Computer programs tend to take a “brute force” approach to the problem, systematically going through every possible permutation. This is why the Queen’s Puzzle is considered “computationally expensive,” where the total number of combination can reach horrendously big numbers (a 27x27 board, for example, offers 2.34 quadrillion possible solutions, or 234,000,000,000,000,000). As the new study points out, once the board’s dimension reaches 1,000x1,000, and with 1,000 queens to place, computers get borked, sinking into an apparently endless abyss of calculations.

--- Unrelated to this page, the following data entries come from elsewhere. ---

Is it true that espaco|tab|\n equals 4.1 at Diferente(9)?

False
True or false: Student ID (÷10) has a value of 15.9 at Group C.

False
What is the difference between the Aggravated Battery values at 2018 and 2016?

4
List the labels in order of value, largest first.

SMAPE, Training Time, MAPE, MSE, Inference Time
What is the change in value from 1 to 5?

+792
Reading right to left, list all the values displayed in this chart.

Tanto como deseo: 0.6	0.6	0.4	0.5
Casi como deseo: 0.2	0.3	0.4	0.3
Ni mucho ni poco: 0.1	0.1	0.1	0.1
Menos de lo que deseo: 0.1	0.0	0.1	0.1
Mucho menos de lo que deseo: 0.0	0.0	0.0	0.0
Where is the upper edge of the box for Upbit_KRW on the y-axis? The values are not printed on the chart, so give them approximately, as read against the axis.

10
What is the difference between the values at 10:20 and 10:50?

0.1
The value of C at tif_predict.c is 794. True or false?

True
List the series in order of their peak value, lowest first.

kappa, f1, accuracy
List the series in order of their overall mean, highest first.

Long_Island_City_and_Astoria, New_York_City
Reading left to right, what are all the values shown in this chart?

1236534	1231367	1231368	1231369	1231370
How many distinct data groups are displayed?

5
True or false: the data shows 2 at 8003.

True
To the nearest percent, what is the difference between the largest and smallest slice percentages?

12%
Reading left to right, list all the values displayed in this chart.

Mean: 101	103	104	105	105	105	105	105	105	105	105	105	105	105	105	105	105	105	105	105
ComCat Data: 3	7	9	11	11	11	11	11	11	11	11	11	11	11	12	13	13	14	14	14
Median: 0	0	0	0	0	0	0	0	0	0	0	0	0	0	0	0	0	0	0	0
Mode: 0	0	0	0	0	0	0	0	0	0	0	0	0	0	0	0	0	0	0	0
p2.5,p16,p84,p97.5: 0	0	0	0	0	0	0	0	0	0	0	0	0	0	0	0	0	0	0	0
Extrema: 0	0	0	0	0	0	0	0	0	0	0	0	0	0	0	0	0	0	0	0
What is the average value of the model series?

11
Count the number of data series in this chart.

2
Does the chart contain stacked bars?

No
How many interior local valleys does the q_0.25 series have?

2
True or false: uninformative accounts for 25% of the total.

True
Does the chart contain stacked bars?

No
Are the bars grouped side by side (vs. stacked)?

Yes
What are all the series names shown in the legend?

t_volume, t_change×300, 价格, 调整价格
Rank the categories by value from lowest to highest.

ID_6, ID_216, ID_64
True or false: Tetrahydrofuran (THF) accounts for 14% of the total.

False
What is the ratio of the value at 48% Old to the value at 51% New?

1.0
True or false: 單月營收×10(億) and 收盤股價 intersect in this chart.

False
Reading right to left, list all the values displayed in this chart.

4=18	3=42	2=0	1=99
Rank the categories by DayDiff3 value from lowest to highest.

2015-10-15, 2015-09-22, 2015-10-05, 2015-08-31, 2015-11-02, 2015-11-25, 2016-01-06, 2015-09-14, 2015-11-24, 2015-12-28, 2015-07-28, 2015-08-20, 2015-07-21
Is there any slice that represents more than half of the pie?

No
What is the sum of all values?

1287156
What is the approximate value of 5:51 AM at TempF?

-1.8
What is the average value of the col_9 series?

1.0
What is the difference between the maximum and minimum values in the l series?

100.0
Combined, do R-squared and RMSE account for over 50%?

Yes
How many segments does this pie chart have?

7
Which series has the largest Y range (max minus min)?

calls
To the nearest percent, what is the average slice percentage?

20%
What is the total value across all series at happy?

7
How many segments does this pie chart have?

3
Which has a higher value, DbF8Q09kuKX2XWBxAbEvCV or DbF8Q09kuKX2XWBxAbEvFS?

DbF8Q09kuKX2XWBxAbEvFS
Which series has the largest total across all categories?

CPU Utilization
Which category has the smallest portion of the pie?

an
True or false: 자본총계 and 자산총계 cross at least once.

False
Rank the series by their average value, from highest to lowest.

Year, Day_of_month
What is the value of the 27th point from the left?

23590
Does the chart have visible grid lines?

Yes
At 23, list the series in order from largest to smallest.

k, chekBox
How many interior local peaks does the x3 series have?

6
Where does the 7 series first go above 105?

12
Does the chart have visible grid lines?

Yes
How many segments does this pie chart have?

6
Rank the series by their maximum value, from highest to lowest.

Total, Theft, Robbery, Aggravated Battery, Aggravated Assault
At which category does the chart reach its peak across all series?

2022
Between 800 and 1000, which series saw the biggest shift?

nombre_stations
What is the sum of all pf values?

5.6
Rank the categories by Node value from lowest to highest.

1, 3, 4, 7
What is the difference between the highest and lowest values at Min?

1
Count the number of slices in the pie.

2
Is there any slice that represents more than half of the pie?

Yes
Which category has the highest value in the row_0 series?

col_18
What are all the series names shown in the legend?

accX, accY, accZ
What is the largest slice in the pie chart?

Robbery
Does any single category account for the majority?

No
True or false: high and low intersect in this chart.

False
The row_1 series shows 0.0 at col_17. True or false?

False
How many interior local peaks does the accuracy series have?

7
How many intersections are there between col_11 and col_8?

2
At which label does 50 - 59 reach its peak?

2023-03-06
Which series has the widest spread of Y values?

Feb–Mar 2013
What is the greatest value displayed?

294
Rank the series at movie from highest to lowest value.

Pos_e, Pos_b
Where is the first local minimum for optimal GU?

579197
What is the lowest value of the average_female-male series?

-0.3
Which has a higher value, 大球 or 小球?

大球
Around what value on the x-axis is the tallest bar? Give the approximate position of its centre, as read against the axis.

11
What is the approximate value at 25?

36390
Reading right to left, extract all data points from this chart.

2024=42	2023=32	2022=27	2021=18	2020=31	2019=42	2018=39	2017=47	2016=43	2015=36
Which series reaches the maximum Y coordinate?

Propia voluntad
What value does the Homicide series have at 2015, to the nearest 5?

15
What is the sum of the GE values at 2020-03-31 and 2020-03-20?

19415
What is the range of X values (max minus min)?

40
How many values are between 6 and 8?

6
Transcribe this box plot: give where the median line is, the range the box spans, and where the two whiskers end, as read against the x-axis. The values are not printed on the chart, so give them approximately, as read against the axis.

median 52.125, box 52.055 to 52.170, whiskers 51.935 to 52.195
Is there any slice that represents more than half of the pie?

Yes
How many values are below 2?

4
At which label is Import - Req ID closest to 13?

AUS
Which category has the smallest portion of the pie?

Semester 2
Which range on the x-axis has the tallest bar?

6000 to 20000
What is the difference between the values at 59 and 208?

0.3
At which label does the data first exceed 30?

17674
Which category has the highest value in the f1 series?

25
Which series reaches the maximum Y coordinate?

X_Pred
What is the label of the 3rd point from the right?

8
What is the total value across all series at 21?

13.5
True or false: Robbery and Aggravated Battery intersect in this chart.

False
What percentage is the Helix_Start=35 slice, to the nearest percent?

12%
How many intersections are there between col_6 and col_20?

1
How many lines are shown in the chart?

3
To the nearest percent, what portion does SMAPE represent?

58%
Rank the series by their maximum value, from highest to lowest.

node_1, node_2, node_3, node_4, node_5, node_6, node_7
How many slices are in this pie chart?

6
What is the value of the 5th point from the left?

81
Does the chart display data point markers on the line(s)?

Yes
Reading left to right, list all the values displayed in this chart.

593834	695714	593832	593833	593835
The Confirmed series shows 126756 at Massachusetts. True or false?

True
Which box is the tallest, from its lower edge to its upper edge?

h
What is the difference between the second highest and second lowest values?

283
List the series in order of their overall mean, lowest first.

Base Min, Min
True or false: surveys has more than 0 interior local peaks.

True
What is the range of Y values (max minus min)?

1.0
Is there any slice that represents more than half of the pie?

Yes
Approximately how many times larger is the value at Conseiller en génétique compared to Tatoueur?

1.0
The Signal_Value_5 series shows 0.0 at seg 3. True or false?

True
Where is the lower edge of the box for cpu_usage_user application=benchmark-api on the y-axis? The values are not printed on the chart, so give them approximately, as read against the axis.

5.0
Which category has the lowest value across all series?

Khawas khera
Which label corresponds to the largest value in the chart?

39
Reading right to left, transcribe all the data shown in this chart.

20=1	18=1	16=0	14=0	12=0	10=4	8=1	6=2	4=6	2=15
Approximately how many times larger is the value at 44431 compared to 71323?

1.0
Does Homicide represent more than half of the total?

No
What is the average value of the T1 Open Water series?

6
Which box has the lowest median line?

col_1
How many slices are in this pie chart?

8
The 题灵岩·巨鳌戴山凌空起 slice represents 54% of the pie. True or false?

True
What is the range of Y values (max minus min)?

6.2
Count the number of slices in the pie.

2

As lead researcher Ian Gent from the University of St. Andrews points out, efficient solutions to the Queen’s Puzzle remains elusive for computer programmers, requiring computers to churn away at the possibilities for literally thousands of years (the fictional Deep Thought supercomputer from Hitchhiker’s Guide to the Galaxy comes to mind, a machine that required a half million years to calculate the meaning of everything). Gent became aware of the Eight Queen problem after a friend challenged him to solve it on Facebook—a challenge Gent and his colleagues have now turned into a formal study and a prize worth \$1 million, as offered by the US-based Clay Mathematics Institute.

This problem isn’t just some arcane or self-indulgent exercise for computer geeks. Gent feels that a computer program that can efficiently solve the Queen’s Puzzle would also be capable of solving tasks currently considered impossible, such as decrypting some the toughest security protocols on the internet.

“If you could write a computer program that could solve the problem really fast, you could adapt it to solve many of the most important problems that affect us all daily,” said Gent in a press release. “This includes trivial challenges like working out the largest group of your Facebook friends who don’t know each other, or very important ones like cracking the codes that keep all our online transactions safe.”

As noted in the paper, the benefits of such a program would be immense, both in terms of what it would mean to the fields of mathematics, computer science, and artificial intelligence, but also in terms of financial rewards. The first team to crack this code, in addition to winning a million bucks, would be first to take the technology to market.

But Gent and co-author Peter Nightingale have their doubts that anyone will solve this problem any time soon. The problem has to do with so many options being available to the computer, and the issue of backtracking, where an algorithm considers every single possible option to a problem, and then abandons, or “backs away,” from an apparently invalid solution until the correct solution can be found. This process, even for the fastest computers, can take years.